A propos de
Don't read this. You won't like me...
Still Here? My kinda girl!
I'm from 'round here so if my semi-traditional values and slight southern draw bother you, well I guess that works out for both of us. I have been all over the country with my career and still landed back in the wheat fields. I don't do long distance relationships (I like spooning way too much). Not interested in pen-pals, Facebook affairs or Twitter crushes. Who wants a seemingly perfect woman anyway?
I am a Dad (my biggest dream come true), Manager, Bodyguard, Bounty Hunter, Private Pilot, Private Investigator, Public Speaker (by now you are calling bs I'm sure) I follow God (not only on twitter), (and I'm parenthesis friendly!) All true but I am still not satisfied. Now I am on a mission to find the luckiest woman alive. I am sensual, romantic, hardcore, honest and faithful. Not to mention I am handy with the steel if ya know what I mean.
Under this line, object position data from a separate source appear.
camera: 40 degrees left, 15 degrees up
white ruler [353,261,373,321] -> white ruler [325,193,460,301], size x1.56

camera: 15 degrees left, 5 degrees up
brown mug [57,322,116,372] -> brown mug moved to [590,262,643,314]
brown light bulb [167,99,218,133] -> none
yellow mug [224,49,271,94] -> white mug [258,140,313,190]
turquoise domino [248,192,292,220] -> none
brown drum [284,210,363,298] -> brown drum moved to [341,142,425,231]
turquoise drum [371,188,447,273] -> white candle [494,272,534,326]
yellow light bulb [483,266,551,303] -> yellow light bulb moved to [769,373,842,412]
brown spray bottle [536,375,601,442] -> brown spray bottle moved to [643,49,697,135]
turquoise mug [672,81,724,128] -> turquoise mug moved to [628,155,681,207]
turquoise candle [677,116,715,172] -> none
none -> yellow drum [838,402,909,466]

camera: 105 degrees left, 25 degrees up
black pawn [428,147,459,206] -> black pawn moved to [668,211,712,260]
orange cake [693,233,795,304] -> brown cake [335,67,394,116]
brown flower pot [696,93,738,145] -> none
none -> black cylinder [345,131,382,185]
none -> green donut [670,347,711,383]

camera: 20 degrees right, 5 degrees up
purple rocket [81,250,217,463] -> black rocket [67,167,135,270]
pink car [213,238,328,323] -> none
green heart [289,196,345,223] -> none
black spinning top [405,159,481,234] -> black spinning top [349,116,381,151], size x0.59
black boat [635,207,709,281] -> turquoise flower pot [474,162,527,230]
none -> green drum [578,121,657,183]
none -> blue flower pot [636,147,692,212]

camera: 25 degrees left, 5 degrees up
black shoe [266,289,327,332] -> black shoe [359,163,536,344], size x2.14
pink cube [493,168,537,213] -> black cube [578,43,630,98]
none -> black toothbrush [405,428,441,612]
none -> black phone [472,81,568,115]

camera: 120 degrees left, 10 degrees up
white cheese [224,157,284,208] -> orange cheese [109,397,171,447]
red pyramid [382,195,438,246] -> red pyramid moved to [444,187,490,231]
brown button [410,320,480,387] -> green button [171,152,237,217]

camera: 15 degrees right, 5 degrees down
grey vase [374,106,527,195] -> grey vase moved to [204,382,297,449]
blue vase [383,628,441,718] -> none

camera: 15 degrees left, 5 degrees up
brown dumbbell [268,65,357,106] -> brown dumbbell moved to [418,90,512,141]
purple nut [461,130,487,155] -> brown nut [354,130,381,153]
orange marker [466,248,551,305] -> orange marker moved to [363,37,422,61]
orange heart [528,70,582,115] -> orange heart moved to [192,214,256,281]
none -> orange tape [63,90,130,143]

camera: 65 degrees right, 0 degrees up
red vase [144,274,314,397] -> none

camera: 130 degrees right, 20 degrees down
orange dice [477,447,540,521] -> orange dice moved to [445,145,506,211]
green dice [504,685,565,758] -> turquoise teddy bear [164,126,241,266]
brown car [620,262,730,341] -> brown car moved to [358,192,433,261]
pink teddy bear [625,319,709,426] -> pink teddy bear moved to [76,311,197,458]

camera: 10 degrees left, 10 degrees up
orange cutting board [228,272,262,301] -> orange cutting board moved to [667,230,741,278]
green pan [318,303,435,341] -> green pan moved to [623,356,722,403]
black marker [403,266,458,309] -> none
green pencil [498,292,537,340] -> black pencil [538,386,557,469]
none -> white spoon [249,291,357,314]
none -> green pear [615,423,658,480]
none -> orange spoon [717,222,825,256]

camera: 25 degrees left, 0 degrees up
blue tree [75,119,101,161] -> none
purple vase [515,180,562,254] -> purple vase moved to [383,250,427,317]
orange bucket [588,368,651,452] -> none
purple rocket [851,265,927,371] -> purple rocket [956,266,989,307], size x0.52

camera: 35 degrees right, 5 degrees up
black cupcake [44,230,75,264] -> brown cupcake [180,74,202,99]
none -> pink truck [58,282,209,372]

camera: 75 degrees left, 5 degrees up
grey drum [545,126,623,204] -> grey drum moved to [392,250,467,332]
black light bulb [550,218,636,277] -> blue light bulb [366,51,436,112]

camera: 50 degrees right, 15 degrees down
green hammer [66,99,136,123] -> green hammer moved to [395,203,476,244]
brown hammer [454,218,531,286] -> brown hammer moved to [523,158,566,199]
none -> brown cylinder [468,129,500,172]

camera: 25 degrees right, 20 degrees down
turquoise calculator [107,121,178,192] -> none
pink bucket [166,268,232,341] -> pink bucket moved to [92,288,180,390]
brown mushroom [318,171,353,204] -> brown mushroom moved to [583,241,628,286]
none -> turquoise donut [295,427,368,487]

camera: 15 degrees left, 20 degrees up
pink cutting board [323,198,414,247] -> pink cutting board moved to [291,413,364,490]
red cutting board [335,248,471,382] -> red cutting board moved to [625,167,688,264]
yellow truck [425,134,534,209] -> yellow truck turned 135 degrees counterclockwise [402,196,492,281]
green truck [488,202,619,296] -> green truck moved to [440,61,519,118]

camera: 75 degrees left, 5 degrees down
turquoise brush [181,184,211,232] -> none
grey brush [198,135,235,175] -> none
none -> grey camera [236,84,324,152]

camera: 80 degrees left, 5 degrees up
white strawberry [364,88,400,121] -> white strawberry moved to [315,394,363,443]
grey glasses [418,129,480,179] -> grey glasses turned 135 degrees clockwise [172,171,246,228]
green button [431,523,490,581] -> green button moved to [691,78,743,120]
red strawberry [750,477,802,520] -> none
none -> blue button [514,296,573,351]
I'm a jack of all trades but I have mastered a handful of really important ones.
Now that I have read most of your profiles, I'm thinking about changing my name to "Emotionally Available". It seems you all want a sensitive tough guy. Consider this your lucky day because I was bipolar when bipolar wasn't cool. (Joking of course)
The nitty gritty:
I'm looking for a potential wife. I am a single Dad and as it stands I have my little one full time so it is difficult to get out and meet new potentials. With that said, I am hoping to find someone who understands and appreciates the single parent/child dynamic. I have no time to play games. So serious inquiries only. Attractive, patient, independent, loyal, very supportive, long term, take care of your man - ride or die kind of girl. Nothing less will do for me.
Well, since I am not high maintenance, don't go out of your way to impress me, after all it's is the little things that matter most ;-)
Seriously, expect something casual and chill, that is, unless you have already won me over before our first date. I wouldn't want to sweep you off of your feet before I even decide if I like you. That would really suck for both of us, don't you think?